To prepare a well for production of hydrocarbons, various operations are performed, including drilling and completion operations. In drilling a well, a drill bit is carried on the end of a drill pipe. In completing a well, various operations may be performed by carrying tools down on a tubing string (e.g., a coiled tubing or jointed tubing). As used here, the term “tubing string” is used to denote a rigid conveyance mechanism or structure, such as a coiled tubing or drill pipe, that can be used to carry tools or fluids into a wellbore.
More recently, many deviated or extended reach wells have been drilled to facilitate the recovery of hydrocarbons. Extended reach wells have proven to be able to increase the recovery rate of hydrocarbons while reducing the operational cost. Generally, the deeper an extended reach well can be drilled or serviced, the higher the economic benefit. Despite many technical advances in the area of extended reach technology, challenges remain in drilling or servicing extended reach wells.

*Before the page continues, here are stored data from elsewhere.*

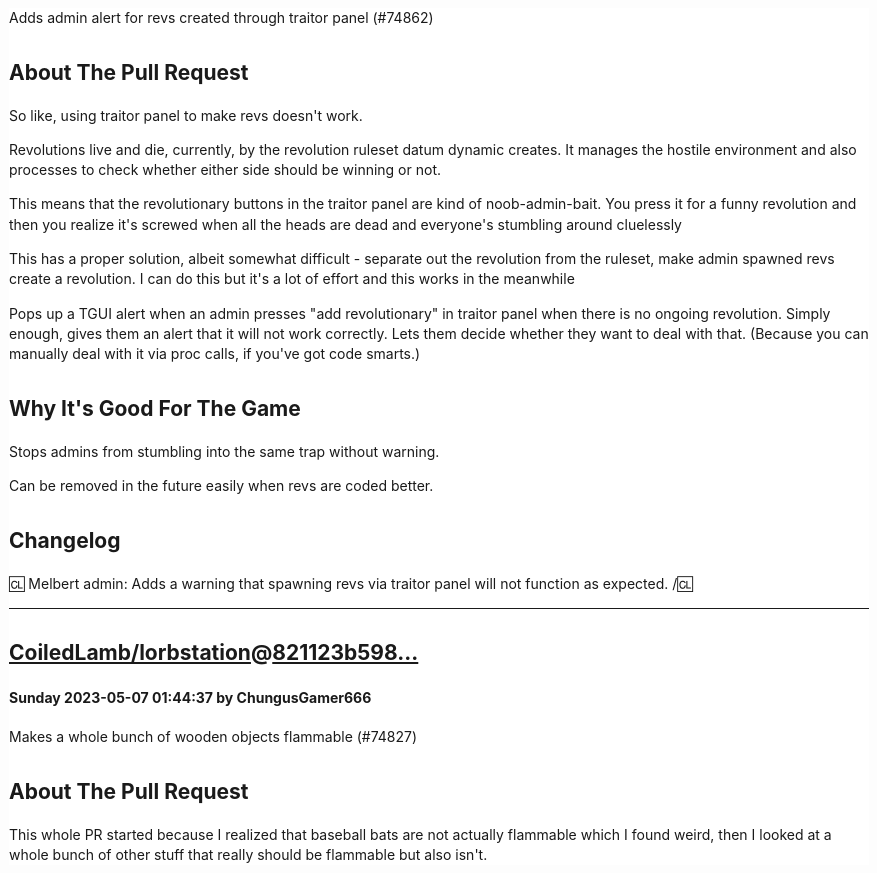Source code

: Adds admin alert for revs created through traitor panel (#74862)

## About The Pull Request

So like, using traitor panel to make revs doesn't work. 

Revolutions live and die, currently, by the revolution ruleset datum
dynamic creates. It manages the hostile environment and also processes
to check whether either side should be winning or not.

This means that the revolutionary buttons in the traitor panel are kind
of noob-admin-bait. You press it for a funny revolution and then you
realize it's screwed when all the heads are dead and everyone's
stumbling around cluelessly

This has a proper solution, albeit somewhat difficult - separate out the
revolution from the ruleset, make admin spawned revs create a
revolution. I can do this but it's a lot of effort and this works in the
meanwhile

Pops up a TGUI alert when an admin presses "add revolutionary" in
traitor panel when there is no ongoing revolution. Simply enough, gives
them an alert that it will not work correctly. Lets them decide whether
they want to deal with that. (Because you can manually deal with it via
proc calls, if you've got code smarts.)

## Why It's Good For The Game

Stops admins from stumbling into the same trap without warning.

Can be removed in the future easily when revs are coded better. 

## Changelog

:cl: Melbert
admin: Adds a warning that spawning revs via traitor panel will not
function as expected.
/:cl:

---
## [CoiledLamb/lorbstation](https://github.com/CoiledLamb/lorbstation)@[821123b598...](https://github.com/CoiledLamb/lorbstation/commit/821123b59850bc4d0556b8dd7e0cf169f7fa6bc3)
#### Sunday 2023-05-07 01:44:37 by ChungusGamer666

Makes a whole bunch of wooden objects flammable (#74827)

## About The Pull Request

This whole PR started because I realized that baseball bats are not
actually flammable which I found weird, then I looked at a whole bunch
of other stuff that really should be flammable but also isn't.
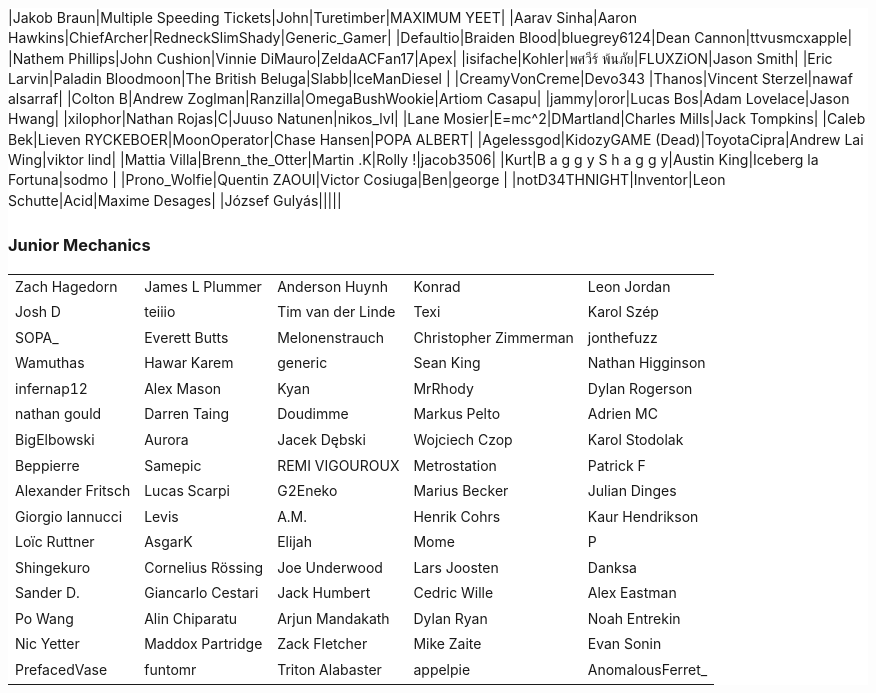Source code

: |Jakob Braun|Multiple Speeding Tickets|John|Turetimber|MAXIMUM YEET|
|Aarav Sinha|Aaron Hawkins|ChiefArcher|RedneckSlimShady|Generic_Gamer|
|Defaultio|Braiden Blood|bluegrey6124|Dean Cannon|ttvusmcxapple|
|Nathem Phillips|John Cushion|Vinnie DiMauro|ZeldaACFan17|Apex|
|isifache|Kohler|พศวีร์ พ้นภัย|FLUXZiON|Jason Smith|
|Eric Larvin|Paladin Bloodmoon|The British Beluga|Slabb|IceManDiesel |
|CreamyVonCreme|Devo343 |Thanos|Vincent Sterzel|nawaf alsarraf|
|Colton B|Andrew Zoglman|Ranzilla|OmegaBushWookie|Artiom Casapu|
|jammy|oror|Lucas Bos|Adam Lovelace|Jason Hwang|
|xilophor|Nathan Rojas|C|Juuso Natunen|nikos_lvl|
|Lane Mosier|E=mc^2|DMartland|Charles Mills|Jack Tompkins|
|Caleb Bek|Lieven RYCKEBOER|MoonOperator|Chase Hansen|POPA ALBERT|
|Agelessgod|KidozyGAME (Dead)|ToyotaCipra|Andrew Lai Wing|viktor lind|
|Mattia Villa|Brenn_the_Otter|Martin .K|Rolly !|jacob3506|
|Kurt|B a g g y  S h a g g y|Austin King|Iceberg la Fortuna|sodmo |
|Prono_Wolfie|Quentin ZAOUI|Victor Cosiuga|Ben|george |
|notD34THNIGHT|Inventor|Leon Schutte|Acid|Maxime Desages|
|József Gulyás|||||
### Junior Mechanics

||||||
|-|-|-|-|-|
|Zach Hagedorn|James L Plummer|Anderson Huynh|Konrad|Leon Jordan|
|Josh D|teiiio|Tim van der Linde|Texi|Karol Szép|
|SOPA_|Everett Butts|Melonenstrauch|Christopher Zimmerman|jonthefuzz|
|Wamuthas|Hawar Karem|generic|Sean King|Nathan Higginson|
|infernap12 |Alex Mason|Kyan|MrRhody|Dylan Rogerson|
|nathan gould|Darren Taing|Doudimme|Markus Pelto|Adrien MC|
|BigElbowski|Aurora|Jacek Dębski|Wojciech Czop|Karol Stodolak|
|Beppierre|Samepic|REMI VIGOUROUX|Metrostation |Patrick F|
|Alexander Fritsch|Lucas Scarpi|G2Eneko|Marius Becker|Julian Dinges|
|Giorgio Iannucci|Levis|A.M. |Henrik Cohrs|Kaur Hendrikson|
|Loïc Ruttner|AsgarK|Elijah |Mome |P|
|Shingekuro|Cornelius Rössing|Joe Underwood|Lars Joosten|Danksa|
|Sander D.|Giancarlo Cestari|Jack Humbert|Cedric Wille|Alex Eastman|
|Po Wang|Alin Chiparatu|Arjun Mandakath|Dylan Ryan|Noah Entrekin|
|Nic Yetter|Maddox Partridge|Zack Fletcher|Mike Zaite|Evan Sonin|
|PrefacedVase |funtomr|Triton Alabaster|appelpie|AnomalousFerret_|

For a given extended or deviated well, the reach of a tool carried on a tubing string is limited by the propensity of the tubing string to lock up. As a tubing string is run into a wellbore, it has to overcome the frictional force between the tubing string and the wall of the wellbore. The longer the length of the tubing string that is run into the wellbore, the greater the frictional force that is developed between the tubing string and the wellbore wall. When the frictional force becomes large enough, it will cause the tubing string to buckle, first into a sinusoidal shape and then into a helical shape. After helical buckling occurs, continuing to run the tubing string into the wellbore will eventually lead to a stage where further pushing of the tubing string will not result in further advancement of the tubing string. Such a stage is referred to as tubing string lockup. The depth of tubing string lockup defines the maximum depth a tool or fluid can be delivered in the well.
Various factors affect (directly or indirectly) the maximum depth that a tubing string can be run into a wellbore. One factor is the friction coefficient between the tubing string and the wellbore. Another factor is the normal contact force between the tubing string and the wellbore, which is dependent on the weight of the tubing string and the stiffness of the tubing string. Generally, a lower friction coefficient or lower tubing string weight usually indicates that the tubing string can extend further into the wellbore. Also, higher bending stiffness tends to delay the occurrence of buckling, which extends the reach of the tubing string into the wellbore.
Various solutions have been attempted or implemented to extend the reach of a tubing string in a wellbore. One is to reduce the contact force between the tubing and the wellbore, such as by using different fluids inside and outside the tubing to reduce the buoyancy weight of the tubing or by using a more light-weight material for the tubing. Another technique is to delay or prevent the onset of helical buckling, which can be achieved by using larger diameter tubing. However, this increases the weight of the string and reduces flexibility in operation. Yet another approach uses a tractor to pull tubing into the well by applying a tractor load at the lower end of the tubing. Other approaches employ vibration to aid in friction reduction.
However, despite the various solutions that have been proposed or implemented, a need continues to exist for an improved method and apparatus to improve the reach of a string in a wellbore.